A dual to tight closure theory

TL;DR

This paper introduces the concept of tight interior as a dual operation to tight closure in modules over F-finite rings, providing new insights and results in test ideal theory without relying on tight closure.

Contribution

It develops a dual theory to tight closure called tight interior, establishes new properties and transformation rules, and applies these to test ideals in non-normal rings.

Findings

Tight interior is equivalent to the Matlis dual of tight closure in some cases.

New vanishing theorem for Ext maps using phantom homology.
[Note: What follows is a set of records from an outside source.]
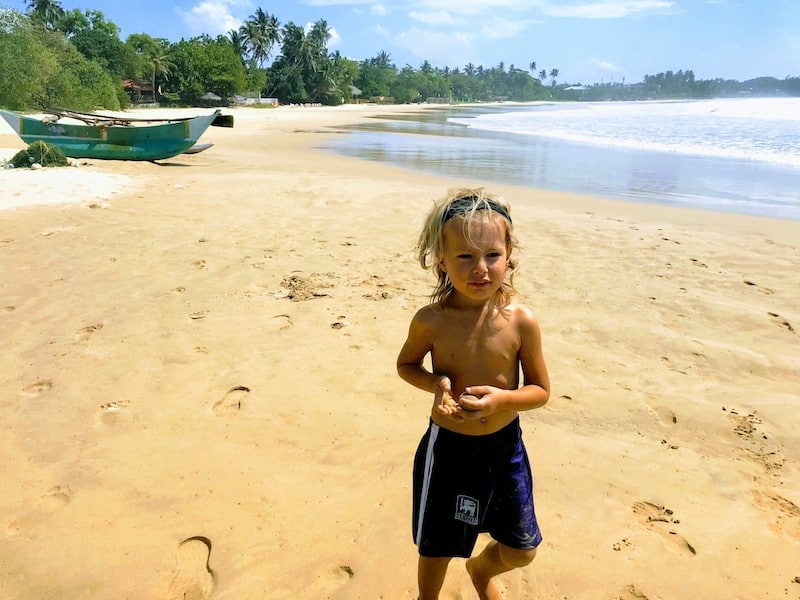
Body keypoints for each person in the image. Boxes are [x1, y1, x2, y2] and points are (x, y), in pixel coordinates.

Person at [397, 189, 550, 600]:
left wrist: (502, 401)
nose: (480, 269)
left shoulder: (521, 322)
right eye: (464, 257)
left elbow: (540, 391)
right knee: (438, 544)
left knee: (522, 547)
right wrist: (437, 385)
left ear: (509, 254)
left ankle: (482, 571)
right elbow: (406, 366)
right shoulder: (431, 321)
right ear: (440, 260)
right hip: (448, 449)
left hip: (505, 449)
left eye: (492, 255)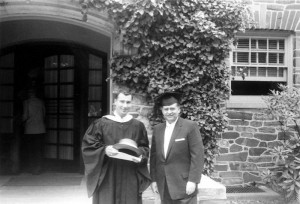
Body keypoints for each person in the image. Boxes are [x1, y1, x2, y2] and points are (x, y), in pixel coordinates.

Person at [81, 91, 151, 204]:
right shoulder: (101, 123)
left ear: (131, 104)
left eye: (128, 102)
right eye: (121, 101)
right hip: (108, 173)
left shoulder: (138, 126)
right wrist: (104, 150)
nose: (124, 105)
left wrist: (140, 156)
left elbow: (144, 147)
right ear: (115, 102)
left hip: (130, 173)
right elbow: (89, 145)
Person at [150, 92, 204, 204]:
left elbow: (197, 155)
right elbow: (154, 157)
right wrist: (154, 180)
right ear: (162, 110)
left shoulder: (190, 126)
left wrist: (193, 180)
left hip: (184, 185)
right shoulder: (157, 129)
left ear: (179, 109)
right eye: (166, 109)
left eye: (172, 108)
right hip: (164, 185)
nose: (169, 112)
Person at [22, 88, 46, 175]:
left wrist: (19, 120)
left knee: (31, 150)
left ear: (29, 93)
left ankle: (32, 168)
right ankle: (39, 168)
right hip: (40, 128)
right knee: (38, 149)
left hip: (30, 129)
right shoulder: (40, 102)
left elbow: (25, 116)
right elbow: (44, 114)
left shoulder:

Finitistic and big test ideals coincide in certain non-normal rings.

Abstract

We introduce an operation on modules over an $F$-finite ring of characteristic $p$. We call this operation \emph{tight interior}. While it exists more generally, in some cases this operation is equivalent to the Matlis dual of tight closure. Moreover, the interior of the ring itself is simply the big test ideal. We directly prove, without appeal to tight closure, results analogous to persistence, colon capturing, and working modulo minimal primes, and we begin to develop a theory dual to phantom homology. Using our dual notion of persistence, we obtain new and interesting transformation rules for tight interior, and so in particular for the test ideal, which complement the main results of a recent paper of the second author and K. Tucker. Using our theory of phantom homology, we prove a vanishing theorem for maps of Ext. We also compare our theory to M. Blickle's notion of Cartier modules, and in the process, we prove new existence results for Blickle's test submodule. Finally, we apply the theory we developed to the study of test ideals in non-normal rings, proving that the finitistic test ideal coincides with the big test ideal in some cases.